The Sphingolipid Biosynthetic Pathway Is a Potential Target for Chemotherapy against Chagas Disease

Instituto de Biofísica Carlos Chagas Filho, Universidade Federal do Rio de Janeiro, Centro de Ciências da Saúde, Bloco G-019, Cidade Universitária—Ilha do Fundão, 21941-902 Rio de Janeiro RJ, Brazil

Received 20 December 2010; Revised 17 February 2011; Accepted 25 February 2011

Academic Editor: Elena Gonzalez-Rey

Copyright © 2011 Carolina Macedo Koeller and Norton Heise. This is an open access article distributed under the Creative Commons Attribution License, which permits unrestricted use, distribution, and reproduction in any medium, provided the original work is properly cited.
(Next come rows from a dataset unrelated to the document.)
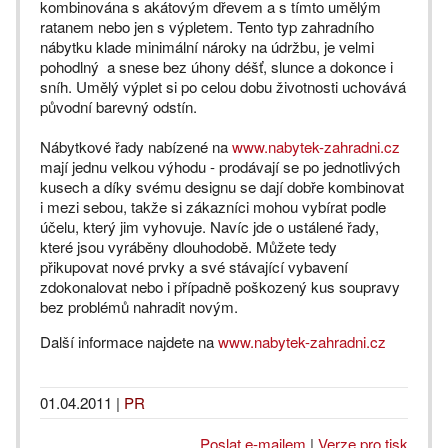
kombinována s akátovým dřevem a s tímto umělým
ratanem nebo jen s výpletem. Tento typ zahradního
nábytku klade minimální nároky na údržbu, je velmi
pohodlný a snese bez úhony déšť, slunce a dokonce i
sníh. Umělý výplet si po celou dobu životnosti uchovává
původní barevný odstín.
Nábytkové řady nabízené na
www.nabytek-zahradni.cz
mají jednu velkou výhodu - prodávají se po jednotlivých
kusech a díky svému designu se dají dobře kombinovat
i mezi sebou, takže si zákazníci mohou vybírat podle
účelu, který jim vyhovuje. Navíc jde o ustálené řady,
které jsou vyráběny dlouhodobě. Můžete tedy
přikupovat nové prvky a své stávající vybavení
zdokonalovat nebo i případně poškozený kus soupravy
bez problémů nahradit novým.
Další informace najdete na
www.nabytek-zahradni.cz
01.04.2011
|
PR
Poslat e-mailem
|
Verze pro tisk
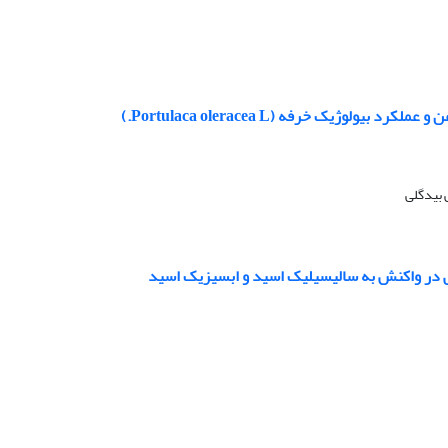
وژیک خرفه (Portulaca oleracea L.)
 بیدگلی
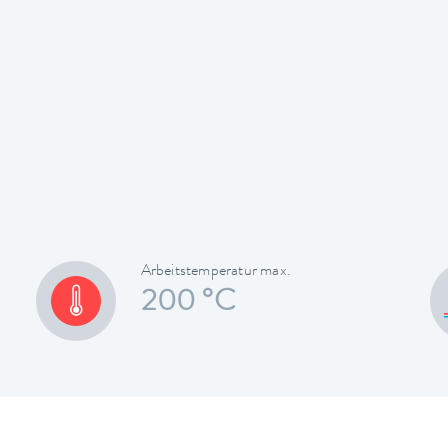
Arbeitstemperatur max.
200 °C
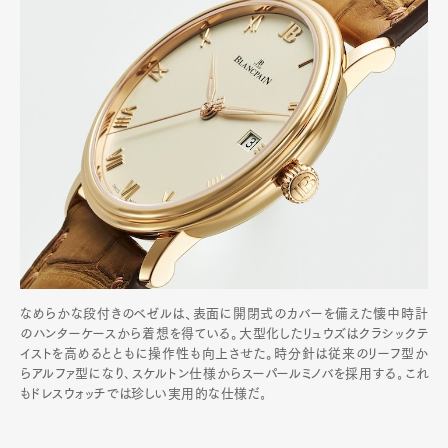
なめらかな段付きのベゼルは、表面に開閉式のカバーを備えた懐中時計
のハンターケースから着想を得ている。大型化したリュウズはクラシックテ
イストを高めるとともに操作性も向上させた。時分針は従来のリーフ型か
らアルファ型になり､スケルトン仕様からスーパールミノバを採用する｡これ
もドレスウォッチでは珍しい実用的な仕様だ｡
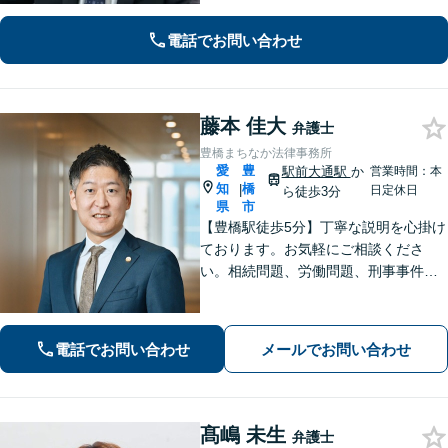
アドバイスを提供します【相続問題】
遺産分割・遺留分・使途不明金の調
電話でお問い合わせ
査、事業承継まで幅広く対応。【休
日・夜間対応OK】【豊橋駅10分】
藤本 佳大
弁護士
豊橋まちなか法律事務所
愛
豊
駅前大通駅
か
営業時間：本
知
橋
|
日定休日
ら徒歩3分
県
市
【豊橋駅徒歩5分】丁寧な説明を心掛け
ております。お気軽にご相談くださ
い。相続問題、労働問題、刑事事件そ
の他一般民事事件に対応しています。
【完全個室】【弁護士歴10年】
電話でお問い合わせ
メールでお問い合わせ
髙嶋 未生
弁護士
The protozoan parasite Trypanosoma cruzi is the causative agent of human Chagas disease, for which there currently is no cure. The life cycle of T. cruzi is complex, including an extracellular phase in the triatomine insect vector and an obligatory intracellular stage inside the vertebrate host. These phases depend on a variety of surface glycosylphosphatidylinositol-(GPI-) anchored glycoconjugates that are synthesized by the parasite. Therefore, the surface expression of GPI-anchored components and the biosynthetic pathways of GPI anchors are attractive targets for new therapies for Chagas disease. We identified new drug targets for chemotherapy by taking the available genome sequence information and searching for differences in the sphingolipid biosynthetic pathways (SBPs) of mammals and T. cruzi. In this paper, we discuss the major steps of the SBP in mammals, yeast and T. cruzi, focusing on the IPC synthase and ceramide remodeling of T. cruzi as potential therapeutic targets for Chagas disease.